• **Directions**:
Transcribe each record word for word. Skip the images.
· · · · · · ·
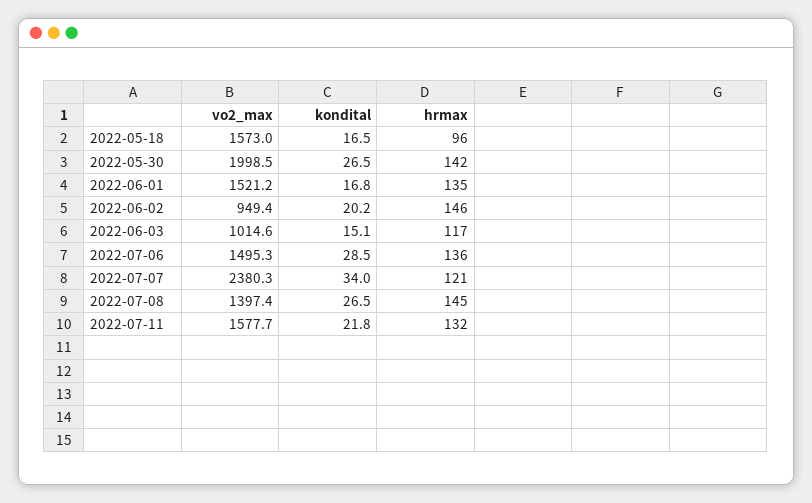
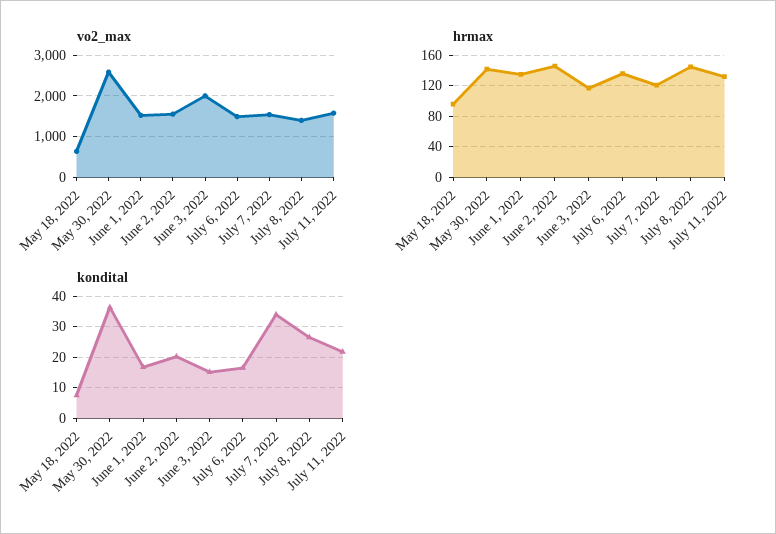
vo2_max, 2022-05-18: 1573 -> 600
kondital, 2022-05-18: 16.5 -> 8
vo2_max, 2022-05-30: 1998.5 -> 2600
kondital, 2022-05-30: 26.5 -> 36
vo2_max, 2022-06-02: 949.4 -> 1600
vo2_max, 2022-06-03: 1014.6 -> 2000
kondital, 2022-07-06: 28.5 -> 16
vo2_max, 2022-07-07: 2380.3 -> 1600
· · · · · · ·
• **Reply to the task**:
vo2_max, 2022-05-18: 1573 -> 600
kondital, 2022-05-18: 16.5 -> 8
vo2_max, 2022-05-30: 1998.5 -> 2600
kondital, 2022-05-30: 26.5 -> 36
vo2_max, 2022-06-02: 949.4 -> 1600
vo2_max, 2022-06-03: 1014.6 -> 2000
kondital, 2022-07-06: 28.5 -> 16
vo2_max, 2022-07-07: 2380.3 -> 1600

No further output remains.